> [Task item]:
When you transcribe the lines below, keep every word the same and leave the pictures behind.

** The records follows **

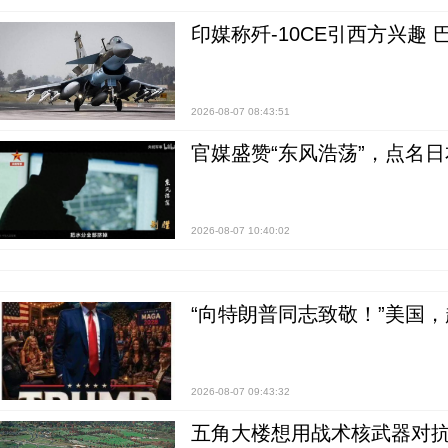
印媒称歼-10CE引西方兴趣
2026-08-07 08:43:51
官媒盛赞“东风浩荡”，点名
2026-08-07 10:40:02
“向特朗普同志致敬！”美国
2026-08-07 09:43:32
五角大楼想用战术核武器对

** End of The records **

> [Answer to this exercise]:
印媒称歼-10CE引西方兴趣
2026-08-07 08:43:51
官媒盛赞“东风浩荡”，点名
2026-08-07 10:40:02
“向特朗普同志致敬！”美国
2026-08-07 09:43:32
五角大楼想用战术核武器对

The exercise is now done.